Menpora RI Erick Thohir (kiri) bersama Ketua KONI Pusat Marciano Norman.
REPUBLIKA.CO.ID,
JAKARTA — Erick Thohir bersama Ketua Komite Olahraga Nasional Indonesia (KONI) Pusat Marciano Norman mematangkan persiapan Pekan Olahraga Nasional 2028 yang akan digelar di Nusa Tenggara Barat dan Nusa Tenggara Timur. PON 2028 diproyeksikan bukan sekadar pesta olahraga nasional, tetapi juga batu loncatan menuju panggung dunia.
Dalam pertemuan yang digelar di Jakarta, Kamis (19/2/2026), Menpora menegaskan PON harus menjadi ajang pemersatu bangsa lewat kehadiran atlet dari seluruh penjuru Tanah Air. “Kami dari Kemenpora ingin memastikan PON 2028 menjadi ajang pemersatu bangsa lewat atlet-atlet yang berasal dari seluruh wilayah Indonesia,” tulis Erick melalui akun media sosial resminya.

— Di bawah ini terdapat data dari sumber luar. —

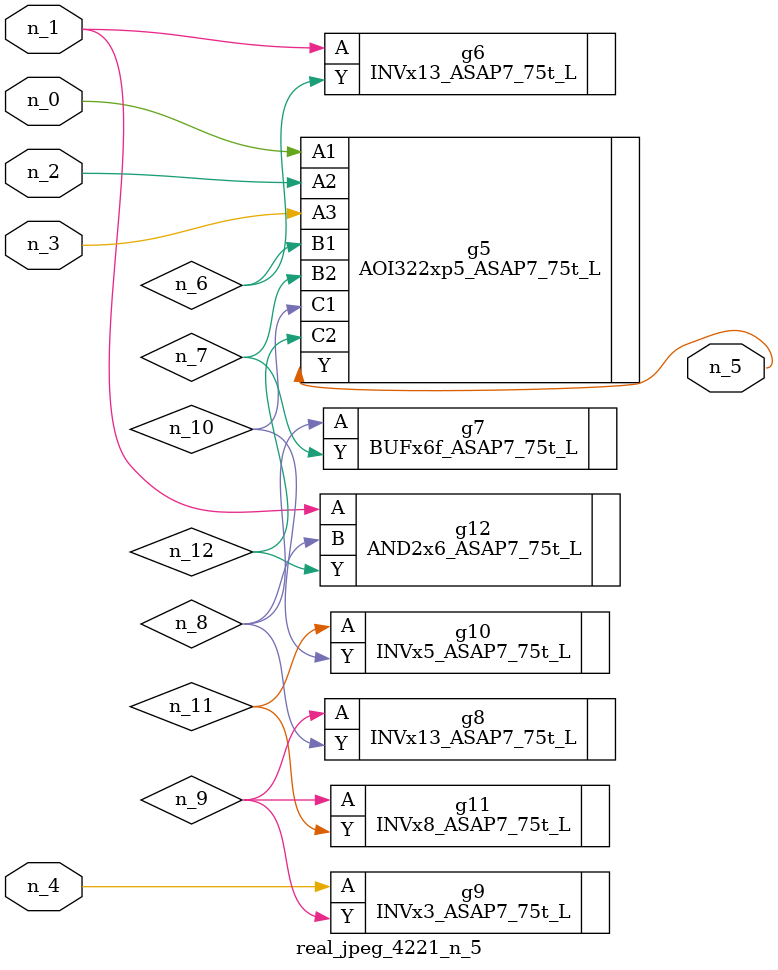
<source format=v>
module real_jpeg_4221_n_5 (n_4, n_0, n_1, n_2, n_3, n_5);

input n_4;
input n_0;
input n_1;
input n_2;
input n_3;

output n_5;

wire n_12;
wire n_8;
wire n_11;
wire n_6;
wire n_7;
wire n_10;
wire n_9;

AOI322xp5_ASAP7_75t_L g5 ( 
.A1(n_0),
.A2(n_2),
.A3(n_3),
.B1(n_6),
.B2(n_7),
.C1(n_10),
.C2(n_12),
.Y(n_5)
);

INVx13_ASAP7_75t_L g6 ( 
.A(n_1),
.Y(n_6)
);

AND2x6_ASAP7_75t_L g12 ( 
.A(n_1),
.B(n_8),
.Y(n_12)
);

INVx3_ASAP7_75t_L g9 ( 
.A(n_4),
.Y(n_9)
);

BUFx6f_ASAP7_75t_L g7 ( 
.A(n_8),
.Y(n_7)
);

INVx13_ASAP7_75t_L g8 ( 
.A(n_9),
.Y(n_8)
);

INVx8_ASAP7_75t_L g11 ( 
.A(n_9),
.Y(n_11)
);

INVx5_ASAP7_75t_L g10 ( 
.A(n_11),
.Y(n_10)
);


endmodule
</source>
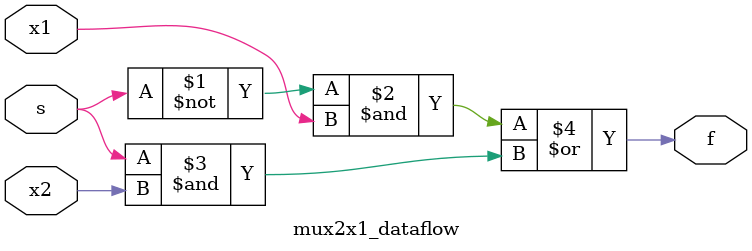
<source format=v>
module mux2x1_dataflow(
	input x1, x2, s,
	output f
);

	assign f = ~s & x1 | s & x2;
endmodule
</source>
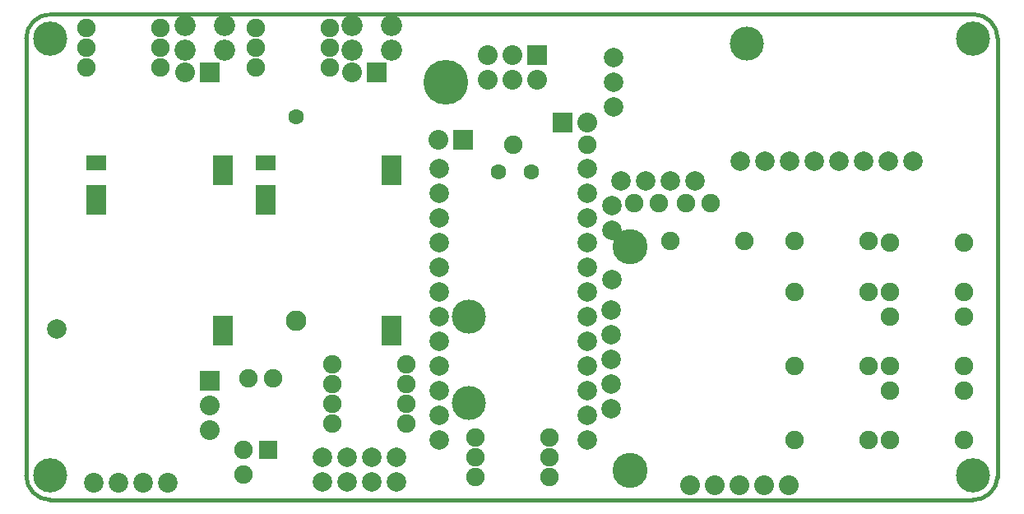
<source format=gbs>
G04 (created by PCBNEW (2013-jul-07)-stable) date So 23 Nov 2014 23:25:05 CET*
%MOIN*%
G04 Gerber Fmt 3.4, Leading zero omitted, Abs format*
%FSLAX34Y34*%
G01*
G70*
G90*
G04 APERTURE LIST*
%ADD10C,0.00590551*%
%ADD11C,0.015*%
%ADD12C,0.0790551*%
%ADD13C,0.13811*%
%ADD14C,0.0633*%
%ADD15C,0.083*%
%ADD16C,0.0791*%
%ADD17R,0.075X0.075*%
%ADD18C,0.075*%
%ADD19C,0.08*%
%ADD20C,0.142047*%
%ADD21C,0.0798425*%
%ADD22C,0.086*%
%ADD23C,0.138504*%
%ADD24R,0.08X0.08*%
%ADD25C,0.0633071*%
%ADD26R,0.0791X0.0594*%
%ADD27C,0.181417*%
G04 APERTURE END LIST*
G54D10*
G54D11*
X10000Y-28700D02*
X10000Y-10984D01*
X48346Y-29685D02*
X10984Y-29685D01*
X49370Y-10984D02*
X49370Y-28740D01*
X10984Y-10000D02*
X48385Y-10000D01*
X48346Y-29685D02*
G75*
G03X49370Y-28740I39J984D01*
G74*
G01*
X49370Y-10984D02*
G75*
G03X48385Y-10000I-984J0D01*
G74*
G01*
X10984Y-10000D02*
G75*
G03X10000Y-10984I0J-984D01*
G74*
G01*
X10000Y-28700D02*
G75*
G03X10984Y-29685I984J0D01*
G74*
G01*
G54D12*
X33700Y-26000D03*
X33700Y-25000D03*
X33700Y-24000D03*
X33700Y-23000D03*
X33700Y-22000D03*
G54D13*
X27950Y-22250D03*
X27950Y-25750D03*
G54D14*
X20922Y-14142D03*
G54D15*
X20922Y-22409D03*
G54D16*
X32750Y-27250D03*
X32750Y-26250D03*
X32750Y-25250D03*
X32750Y-24250D03*
X32750Y-23250D03*
X32750Y-22250D03*
X32750Y-21250D03*
X32750Y-20250D03*
X32750Y-19250D03*
X32750Y-18250D03*
X32750Y-17250D03*
X32750Y-16250D03*
X26750Y-16250D03*
X26750Y-17250D03*
X26750Y-18250D03*
X26750Y-19250D03*
X26750Y-20250D03*
X26750Y-21250D03*
X26750Y-22250D03*
X26750Y-23250D03*
X26750Y-24250D03*
X26750Y-25250D03*
X26750Y-26250D03*
X26750Y-27250D03*
X22000Y-28950D03*
X22000Y-27950D03*
X23000Y-28950D03*
X23000Y-27950D03*
X24000Y-28950D03*
X24000Y-27950D03*
X25000Y-28950D03*
X25000Y-27950D03*
G54D17*
X19800Y-27650D03*
G54D18*
X18800Y-27650D03*
X18800Y-28650D03*
G54D19*
X36893Y-29099D03*
X37893Y-29099D03*
X38893Y-29099D03*
X39893Y-29099D03*
X40893Y-29099D03*
G54D20*
X34472Y-19422D03*
X34472Y-28477D03*
G54D16*
X34100Y-16750D03*
X35100Y-16750D03*
X36100Y-16750D03*
X37100Y-16750D03*
X38950Y-15950D03*
X39950Y-15950D03*
X40950Y-15950D03*
X41950Y-15950D03*
X42950Y-15950D03*
X43950Y-15950D03*
X44950Y-15950D03*
X45950Y-15950D03*
G54D13*
X39200Y-11200D03*
G54D21*
X15750Y-29000D03*
X14750Y-29000D03*
X13750Y-29000D03*
X12750Y-29000D03*
G54D18*
X48000Y-22250D03*
X48000Y-24250D03*
X45000Y-22250D03*
X45000Y-24250D03*
X48000Y-25250D03*
X48000Y-27250D03*
X45000Y-25250D03*
X45000Y-27250D03*
X48000Y-19250D03*
X48000Y-21250D03*
X45000Y-19250D03*
X45000Y-21250D03*
G54D22*
X24800Y-10450D03*
X24800Y-11450D03*
X18050Y-10450D03*
X18050Y-11450D03*
X23200Y-10450D03*
X23200Y-11450D03*
X16450Y-10450D03*
X16450Y-11450D03*
G54D18*
X34650Y-17650D03*
X35650Y-17650D03*
X20000Y-24750D03*
X19000Y-24750D03*
X36750Y-17650D03*
X37750Y-17650D03*
G54D16*
X33743Y-17750D03*
X33743Y-18750D03*
X33743Y-20750D03*
G54D23*
X10984Y-10984D03*
X10984Y-28700D03*
X48385Y-10984D03*
X48385Y-28700D03*
G54D12*
X11237Y-22749D03*
G54D18*
X22400Y-25000D03*
X25400Y-25000D03*
X25400Y-24200D03*
X22400Y-24200D03*
X25400Y-26600D03*
X22400Y-26600D03*
X25400Y-25800D03*
X22400Y-25800D03*
X28200Y-28750D03*
X31200Y-28750D03*
X28200Y-27150D03*
X31200Y-27150D03*
X28200Y-27950D03*
X31200Y-27950D03*
X41150Y-19200D03*
X44150Y-19200D03*
X44150Y-27250D03*
X41150Y-27250D03*
X44150Y-21250D03*
X41150Y-21250D03*
X44150Y-24250D03*
X41150Y-24250D03*
X19300Y-10550D03*
X22300Y-10550D03*
X19300Y-11350D03*
X22300Y-11350D03*
X19300Y-12150D03*
X22300Y-12150D03*
X36100Y-19200D03*
X39100Y-19200D03*
X12450Y-10550D03*
X15450Y-10550D03*
X12450Y-11350D03*
X15450Y-11350D03*
X12450Y-12150D03*
X15450Y-12150D03*
X29750Y-15300D03*
X32750Y-15300D03*
G54D24*
X24200Y-12350D03*
G54D19*
X23200Y-12350D03*
G54D24*
X17450Y-12350D03*
G54D19*
X16450Y-12350D03*
G54D24*
X31750Y-14400D03*
G54D19*
X32750Y-14400D03*
G54D25*
X30469Y-16400D03*
X29130Y-16400D03*
G54D26*
X17959Y-23121D03*
X17959Y-22531D03*
X17959Y-16626D03*
X17959Y-16035D03*
X12840Y-16035D03*
X12840Y-17807D03*
X12840Y-17216D03*
X24809Y-23121D03*
X24809Y-22531D03*
X24809Y-16626D03*
X24809Y-16035D03*
X19690Y-16035D03*
X19690Y-17807D03*
X19690Y-17216D03*
G54D24*
X17450Y-24850D03*
G54D19*
X17450Y-25850D03*
X17450Y-26850D03*
G54D27*
X26988Y-12750D03*
G54D16*
X33800Y-12750D03*
X33800Y-11750D03*
X33800Y-13750D03*
G54D24*
X27700Y-15100D03*
G54D19*
X26700Y-15100D03*
G54D24*
X30700Y-11650D03*
G54D19*
X30700Y-12650D03*
X29700Y-11650D03*
X29700Y-12650D03*
X28700Y-11650D03*
X28700Y-12650D03*
M02*

</source>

Ia menambahkan, PON juga mesti menjadi ruang pembuktian kualitas atlet nasional sebelum menembus level yang lebih tinggi seperti SEA Games, Asian Games, hingga Olimpiade.
Tak hanya aspek prestasi, PON 2028 diharapkan memberi dampak ekonomi bagi tuan rumah. Erick menyebut perputaran sektor pariwisata dan UMKM lokal di NTB dan NTT harus dioptimalkan agar pesta olahraga empat tahunan itu memberi warisan ekonomi yang nyata.

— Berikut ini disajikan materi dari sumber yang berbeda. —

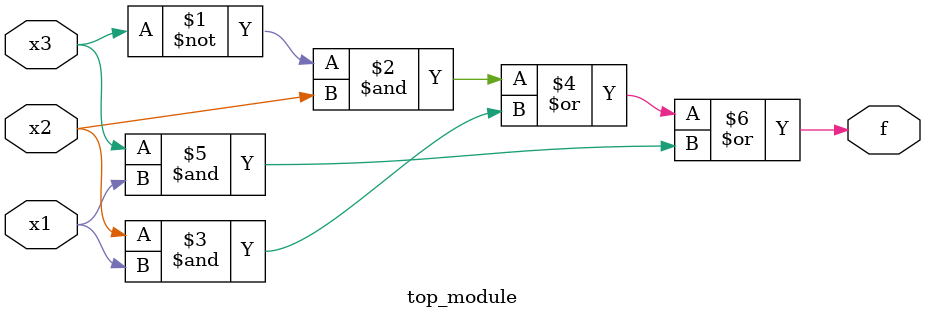
<source format=v>
module top_module( 
    input x3,
    input x2,
    input x1,  // three inputs
    output f   // one output
);
    assign f = (~x3 & x2) | (x2 & x1) | (x3 & x1);

    // assign f = (~x3 & x2 & ~x1) | // Row 2
    //            (~x3 & x2 &  x1) | // Row 3
    //            ( x3 & ~x2 &  x1) | // Row 5
    //            ( x3 &  x2 &  x1);  // Row 7
endmodule

</source>
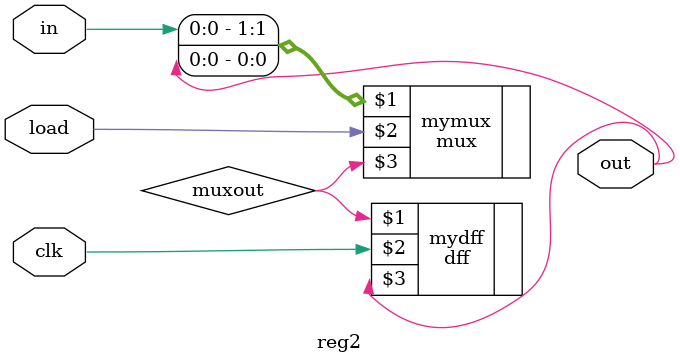
<source format=v>
module reg2(
input in, 
input clk,
input load,
output out);

  wire muxout;
  
  mux mymux({in,out},load,muxout);
  dff mydff(muxout,clk,out);

endmodule

</source>
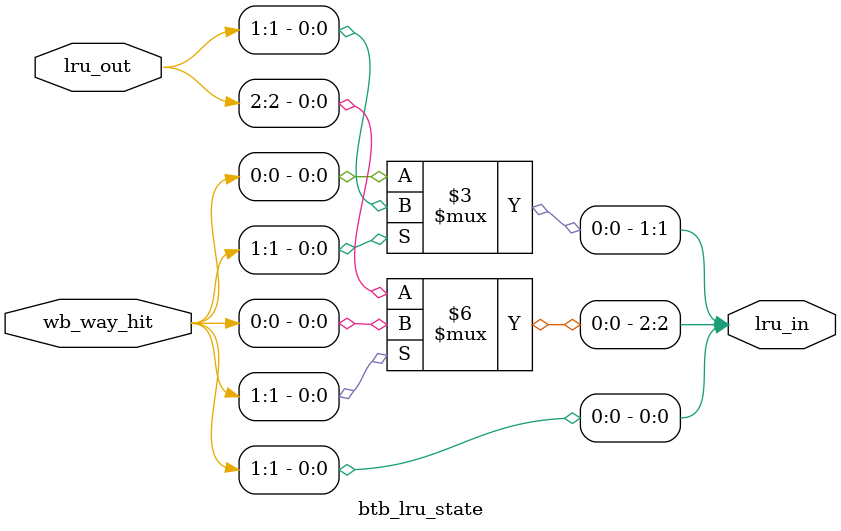
<source format=sv>

module btb_lru_state
(
    input [2:0] lru_out,
	 input [1:0] wb_way_hit,
    output logic [2:0] lru_in
);

assign lru_in[0] = wb_way_hit[1];

always_comb
begin
	if(wb_way_hit[1])
		begin
			lru_in[2] = wb_way_hit[0];
			lru_in[1] = lru_out[1];
		end
	else
		begin
			lru_in[1] = wb_way_hit[0];
			lru_in[2] = lru_out[2];
		end
end

endmodule : btb_lru_state

</source>
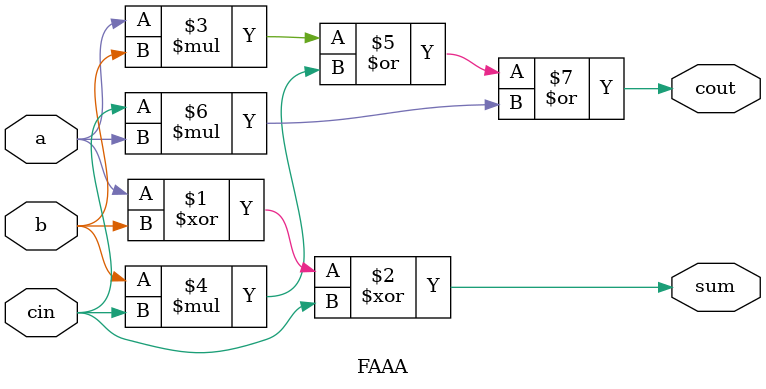
<source format=v>
module top_module( 
    input [99:0] a, b,
    input cin,
    output [99:0] cout,
    output [99:0] sum );

        FAAA F(a[0],b[0],cin,cout[0],sum[0]);
        genvar i;
        generate for(i=1;i<100;i=i+1) 
            begin: loop_first
            FAAA FA(a[i],b[i],cout[i-1],cout[i],sum[i]);
            end
        endgenerate
endmodule


module FAAA(a,b,cin,cout,sum);
    input a,b,cin;
    output cout,sum;
    assign sum = a^b^cin;
    assign cout = (a*b) | (b*cin) | (cin*a);
endmodule 
</source>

Sementara itu, Marciano Norman menekankan peningkatan kualitas penyelenggaraan, termasuk standar tertentu bagi atlet yang akan berlaga. Menurut dia, cabang olahraga yang dipertandingkan akan difokuskan pada nomor-nomor yang masuk dalam agenda Olimpiade, sehingga jumlahnya tidak sebanyak edisi sebelumnya.
“PON akan lebih terarah pada cabang-cabang yang menjadi prioritas Indonesia di level dunia,” ujar Marciano dalam kesempatan terpisah.

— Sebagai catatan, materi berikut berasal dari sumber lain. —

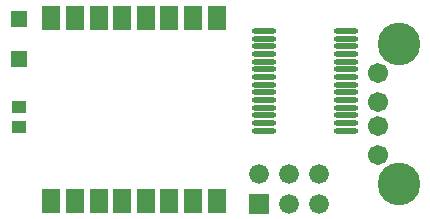
<source format=gts>
G04 Layer: TopSolderMaskLayer*
G04 EasyEDA v6.5.48, 2025-02-22 14:07:37*
G04 17b28a04ad434079b4a69dc4657e0bf9,f2e2a8b566e441589a5ce94012aa69ba,10*
G04 Gerber Generator version 0.2*
G04 Scale: 100 percent, Rotated: No, Reflected: No *
G04 Dimensions in millimeters *
G04 leading zeros omitted , absolute positions ,4 integer and 5 decimal *
%FSLAX45Y45*%
%MOMM*%

%AMMACRO1*4,1,8,-0.6711,-0.7008,-0.7008,-0.671,-0.7008,0.6711,-0.6711,0.7008,0.671,0.7008,0.7008,0.6711,0.7008,-0.671,0.671,-0.7008,-0.6711,-0.7008,0*%
%AMMACRO2*4,1,8,-0.8085,-0.8382,-0.8382,-0.8084,-0.8382,0.8085,-0.8085,0.8382,0.8084,0.8382,0.8382,0.8085,0.8382,-0.8084,0.8084,-0.8382,-0.8085,-0.8382,0*%
%AMMACRO3*4,1,8,-0.5211,-0.5008,-0.5508,-0.471,-0.5508,0.471,-0.5211,0.5008,0.521,0.5008,0.5508,0.471,0.5508,-0.471,0.521,-0.5008,-0.5211,-0.5008,0*%
%AMMACRO4*4,1,8,-0.7707,-1.05,-0.8,-1.0207,-0.8,1.0207,-0.7707,1.05,0.7707,1.05,0.8,1.0207,0.8,-1.0207,0.7707,-1.05,-0.7707,-1.05,0*%
%ADD10MACRO1*%
%ADD11C,1.6764*%
%ADD12MACRO2*%
%ADD13MACRO3*%
%ADD14O,2.1170899999999997X0.4656074*%
%ADD15MACRO4*%
%ADD16C,1.7016*%
%ADD17C,3.6015*%

%LPD*%
D10*
G01*
X-3581400Y1417500D03*
G01*
X-3581400Y1757499D03*
D11*
G01*
X-1041400Y444500D03*
G01*
X-1041400Y190500D03*
G01*
X-1295400Y444500D03*
G01*
X-1295400Y190500D03*
G01*
X-1549400Y444500D03*
D12*
G01*
X-1549400Y190500D03*
D13*
G01*
X-3581400Y842109D03*
G01*
X-3581400Y1012108D03*
D14*
G01*
X-1501216Y1654403D03*
G01*
X-1501216Y1589404D03*
G01*
X-1501216Y1524406D03*
G01*
X-1501216Y1459407D03*
G01*
X-1501216Y1394409D03*
G01*
X-1501216Y1329410D03*
G01*
X-1501216Y1264386D03*
G01*
X-1501216Y1199387D03*
G01*
X-1501216Y1134389D03*
G01*
X-1501216Y1069390D03*
G01*
X-1501216Y1004392D03*
G01*
X-1501216Y939393D03*
G01*
X-1501216Y874395D03*
G01*
X-1501216Y809396D03*
G01*
X-810183Y1654403D03*
G01*
X-810183Y1589404D03*
G01*
X-810183Y1524406D03*
G01*
X-810183Y1459407D03*
G01*
X-810183Y1394409D03*
G01*
X-810183Y1329410D03*
G01*
X-810183Y1264386D03*
G01*
X-810183Y1199387D03*
G01*
X-810183Y1134389D03*
G01*
X-810183Y1069390D03*
G01*
X-810183Y1004392D03*
G01*
X-810183Y939393D03*
G01*
X-810183Y874395D03*
G01*
X-810183Y809396D03*
D15*
G01*
X-3303498Y215597D03*
G01*
X-3103498Y215602D03*
G01*
X-2903499Y215602D03*
G01*
X-2703499Y215602D03*
G01*
X-2503497Y215602D03*
G01*
X-2303498Y215602D03*
G01*
X-2103498Y215602D03*
G01*
X-1903498Y215602D03*
G01*
X-1903501Y1765599D03*
G01*
X-2103501Y1765599D03*
G01*
X-2303500Y1765599D03*
G01*
X-2503500Y1765599D03*
G01*
X-2703502Y1765599D03*
G01*
X-2903501Y1765599D03*
G01*
X-3103501Y1765599D03*
G01*
X-3303501Y1765599D03*
D16*
G01*
X-540258Y1302512D03*
G01*
X-540004Y1052321D03*
G01*
X-540258Y852423D03*
G01*
X-540004Y602487D03*
D17*
G01*
X-360172Y1542287D03*
G01*
X-360172Y362457D03*
M02*

</source>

Meski begitu, KONI tetap mewadahi cabang olahraga non-PON melalui sejumlah ajang alternatif, seperti Indonesia Martial Art Games (IMAG), Indonesia Beach Games, Indonesia Indoor Games, serta Indonesia Youth Games. Ajang-ajang tersebut akan digelar bergilir di kabupaten/kota setiap dua tahun sebagai bagian dari terobosan pembinaan berkelanjutan.
Dengan arah baru yang lebih selektif dan berorientasi Olimpiade, PON 2028 diharapkan tak hanya meriah secara seremoni, tetapi juga tajam dalam melahirkan atlet berdaya saing global.